Different infant warmer designs feature various types of heating elements, including quartz heating rods, heat lamps, radiant panels, and resistance heating rods. Most are controlled by a rheostat or resistor-selection switch, or a surface sensor placed on the infant over the liver. The use of the manual control should be limited to when the surfaces are being warmed or when a procedure is being performed on the neonate. One disadvantage of a warmer compared to an incubator is that the patient on a warmer loses more fluids than one would inside an incubator. Therefore, clinical staff must closely monitor the neonate’s hydration level when it is on a warmer. Also, because of the infrared wavelengths associated with the warmer, the neonate’s eyes must be protected; the waves can damage the retinas.
On most warmers, there is a set distance between the heating element and the surface on which the infant is placed. The heat is focused to that distance, and the heat may vary from the center of the patient surface to the edges; therefore, if the neonate squirms around, it may not receive consistent warming. The side panels and foot panels always must be in the “up” position when the neonate is not being worked on; newborn patients may be small, but they move around and can fall off the warmers.
As with incubators, warmers should be tested in all modes and for all alarm conditions. Both units have a factory-set, upper-limit thermostat that can range between 105°F and 107°F. Be sure to check the manual before testing the unit so that you test to the correct temperature.
Some warmers have what is called a procedure light; this is another heat source, and it should not be used for a long period of time as it can overheat the baby.

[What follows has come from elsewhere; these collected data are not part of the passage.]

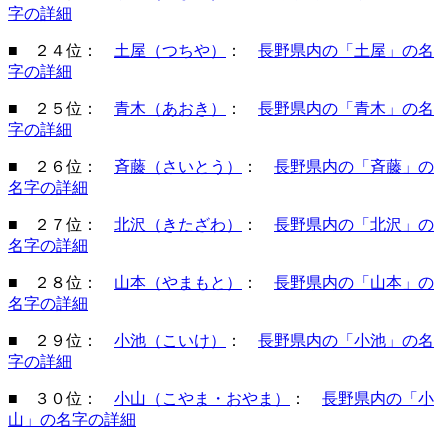
字の詳細
■ ２４位：
土屋（つちや）
：
長野県内の「土屋」の名
字の詳細
■ ２５位：
青木（あおき）
：
長野県内の「青木」の名
字の詳細
■ ２６位：
斉藤（さいとう）
：
長野県内の「斉藤」の
名字の詳細
■ ２７位：
北沢（きたざわ）
：
長野県内の「北沢」の
名字の詳細
■ ２８位：
山本（やまもと）
：
長野県内の「山本」の
名字の詳細
■ ２９位：
小池（こいけ）
：
長野県内の「小池」の名
字の詳細
■ ３０位：
小山（こやま・おやま）
：
長野県内の「小
山」の名字の詳細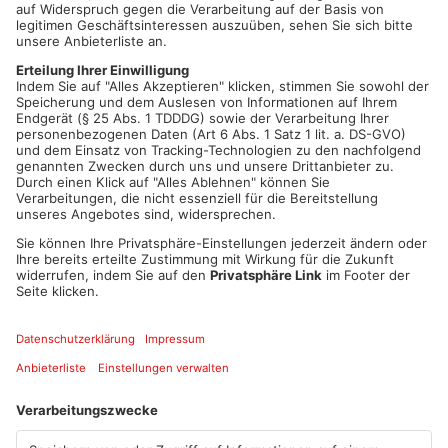
Artikel teilen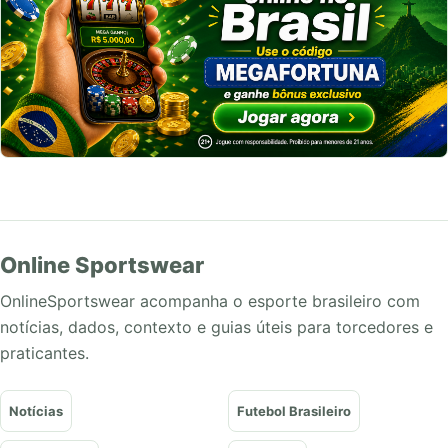
Online Sportswear
OnlineSportswear acompanha o esporte brasileiro com
notícias, dados, contexto e guias úteis para torcedores e
praticantes.
Notícias
Futebol Brasileiro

Some very old warmers used heat lamps as the heat source. These were difficult to control and have not been produced in many years. Please do not confuse the “heat lamps on a mobile pole” with an infant warmer. They may be in your inventory, but they are not infant warmers. They are warming lamps—best used for warming French fries, not neonates.
When a neonate’s immature liver has trouble breaking down excess bilirubin in the bloodstream, the baby will develop a yellow/orange tinge on the skin. This condition, called jaundice, also can be caused by problems with the liver’s bile ducts. In the 1940s, it was discovered that exposing jaundiced neonates to light in the 424–475 nanometer (nM) range reduced the inflated bilirubin levels in the bloodstream. It also was reported that by placing neonates on a windowsill to receive direct sunlight, bilirubin levels could also be reduced.

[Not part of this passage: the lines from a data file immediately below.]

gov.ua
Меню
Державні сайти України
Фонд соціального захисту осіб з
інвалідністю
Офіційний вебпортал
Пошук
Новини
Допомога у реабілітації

In testing bili lights, or bili blankets (which use a fiber-optic cable to disperse light over a patient), it is important to remember that the output of various manufacturers’ light bulbs varies widely. By switching from one manufacturer to another, the output can change as much as 50%. This impacts the patient, so always use the same bulbs to ensure consistency. The rating of the output is done in microwatts per square centimeter per nanometer, or mW/sqcm/nm. The output ranges between 6 and 30 mW/sqcm/nm, depending on the manufacturer, so be careful when mixing manufacturers. The clinical results could differ widely, and you will get calls that a device is not working properly when it is.